■ TRY IT ■
Show every line below where "DWIDTH" can be found.

■ DATA EXTRACT ■
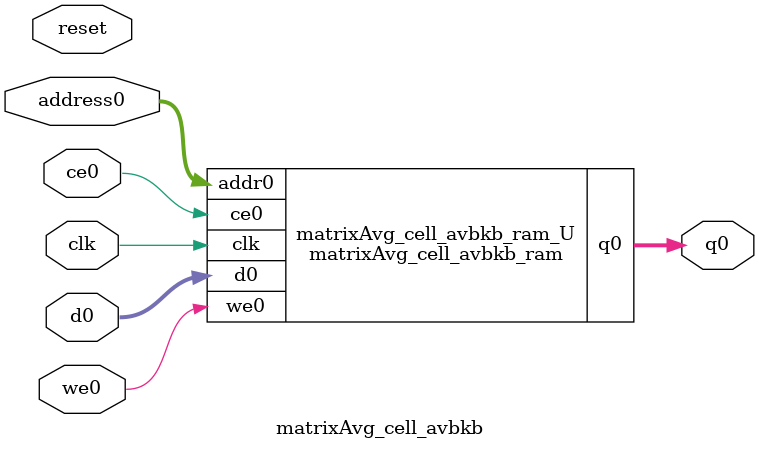
<source format=v>

`timescale 1 ns / 1 ps
module matrixAvg_cell_avbkb_ram (addr0, ce0, d0, we0, q0,  clk);

parameter DWIDTH = 32;
parameter AWIDTH = 4;
parameter MEM_SIZE = 9;

input[AWIDTH-1:0] addr0;
input ce0;
input[DWIDTH-1:0] d0;
input we0;
output reg[DWIDTH-1:0] q0;
input clk;

(* ram_style = "distributed" *)reg [DWIDTH-1:0] ram[0:MEM_SIZE-1];




always @(posedge clk)  
begin 
    if (ce0) 
    begin
        if (we0) 
        begin 
            ram[addr0] <= d0; 
            q0 <= d0;
        end 
        else 
            q0 <= ram[addr0];
    end
end


endmodule


`timescale 1 ns / 1 ps
module matrixAvg_cell_avbkb(
    reset,
    clk,
    address0,
    ce0,
    we0,
    d0,
    q0);

parameter DataWidth = 32'd32;
parameter AddressRange = 32'd9;
parameter AddressWidth = 32'd4;
input reset;
input clk;
input[AddressWidth - 1:0] address0;
input ce0;
input we0;
input[DataWidth - 1:0] d0;
output[DataWidth - 1:0] q0;



matrixAvg_cell_avbkb_ram matrixAvg_cell_avbkb_ram_U(
    .clk( clk ),
    .addr0( address0 ),
    .ce0( ce0 ),
    .d0( d0 ),
    .we0( we0 ),
    .q0( q0 ));

endmodule


</source>
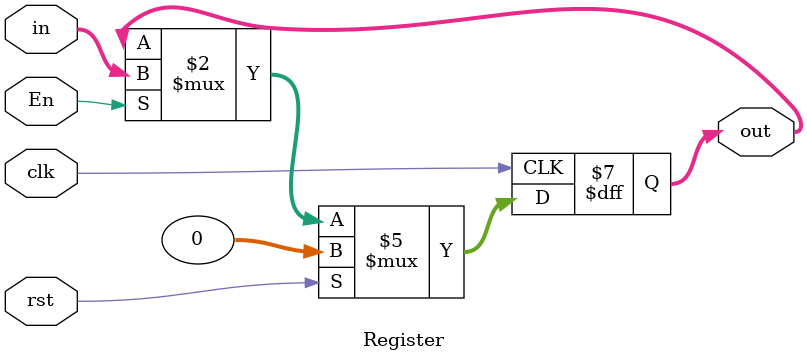
<source format=v>
module Register #(parameter WIDTH = 32)
(
    input wire               clk    ,
    input wire               rst    ,
    input wire               En     ,
    input wire  [WIDTH-1:0]  in     ,

    output reg  [WIDTH-1:0]  out
);

always @(posedge clk)
begin
    if(rst)
    begin
        out <= {WIDTH{1'b0}} ;
    end
    else if(En)
    begin
        out <= in ;
    end
end

endmodule
</source>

■ RESULT FOR THIS TASK ■
parameter DWIDTH = 32;
input[DWIDTH-1:0] d0;
output reg[DWIDTH-1:0] q0;
(* ram_style = "distributed" *)reg [DWIDTH-1:0] ram[0:MEM_SIZE-1];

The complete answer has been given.